Lycos

Mission Impossible:
Distributed Web Content Publishing at Lycos

Authors:
David Markley
Scott Money

August 1, 2000

Rev 1.1

  1. Abstract
  2. This paper discusses how some of the challenges of publishing web content for Lycos were met through Perforce. A brief history of web publishing at Lycos will be given, including the special challenges that are faced in such a large, distributed system. The current publishing system will then be presented; including the Java based tools built around Perforce.

  3. Introduction
  4. So here's the problem. Lycos needed to have content editors at various locations add and change content without stepping on each others changes and get that content through QA and out to our front-end web servers in under 5 minutes. We also needed to be able to roll back that content to any particular point in time and track what changes had been made. Not possible, you say? Wrapped around Perforce, we have developed a set of Java based tools that support this web-publishing scenario.

  5. Problem History
  6. In the beginning, DOD created the Internet. And the Internet was without form, and void; and darkness was upon the face of the user... The early days of the web were the early days of Lycos.

• [PROVIDED MATERIAL]:
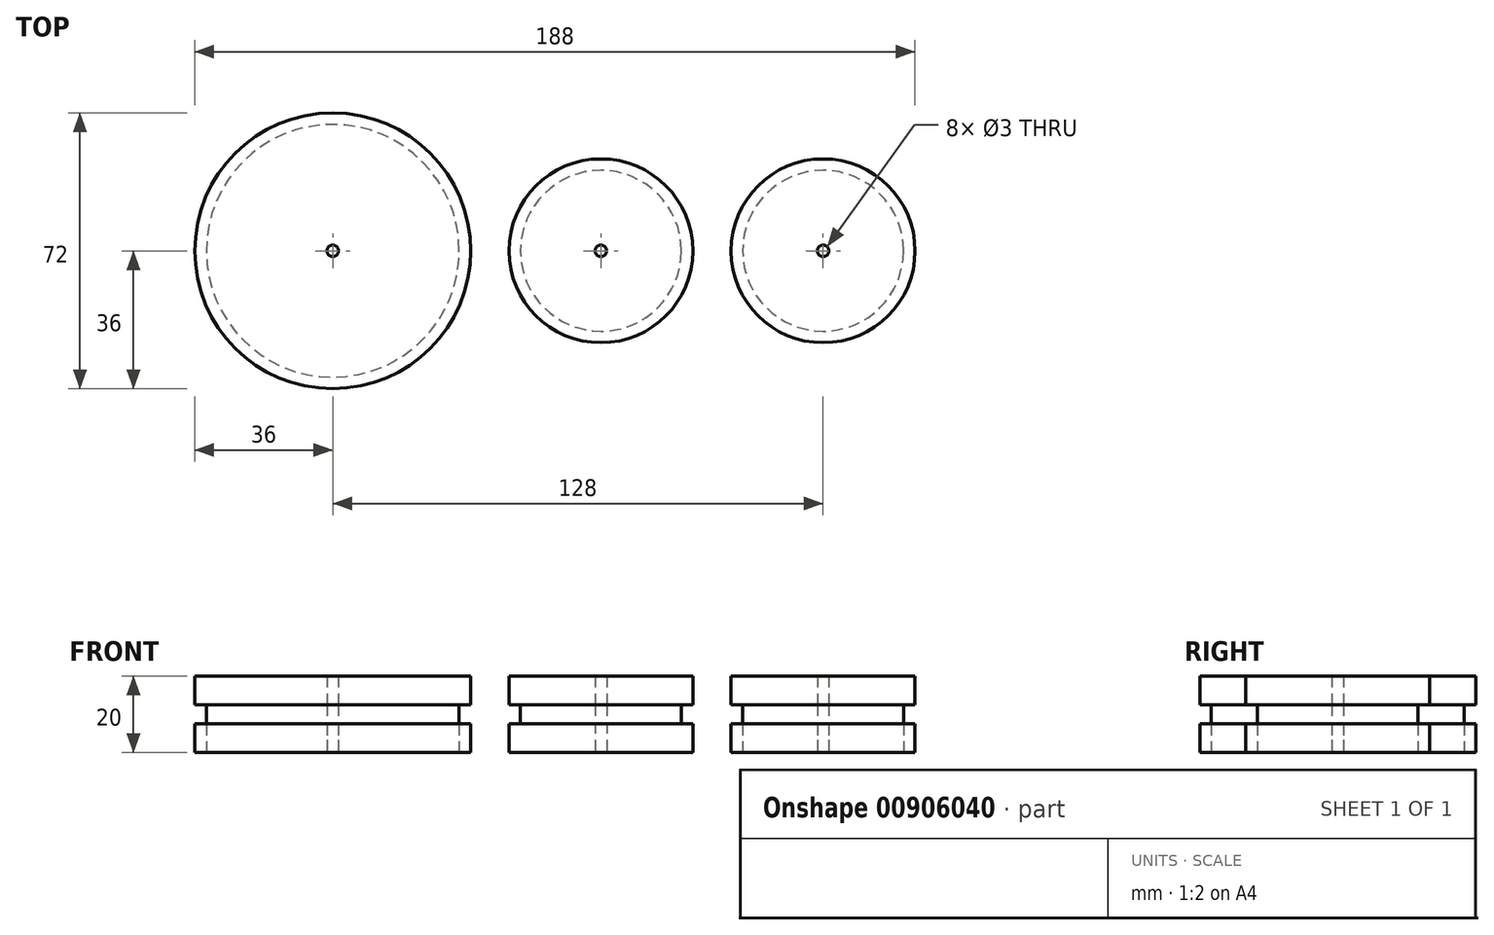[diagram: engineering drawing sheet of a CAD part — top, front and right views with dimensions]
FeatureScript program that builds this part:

• [TO DO]: Please return everything from "3. Introduction" down to "this web-publishing scenario." in the Lycos web-publishing paper above, copied word for word.

• [FINISHED TASK]:
3. Introduction
  4. So here's the problem. Lycos needed to have content editors at various locations add and change content without stepping on each others changes and get that content through QA and out to our front-end web servers in under 5 minutes. We also needed to be able to roll back that content to any particular point in time and track what changes had been made. Not possible, you say? Wrapped around Perforce, we have developed a set of Java based tools that support this web-publishing scenario.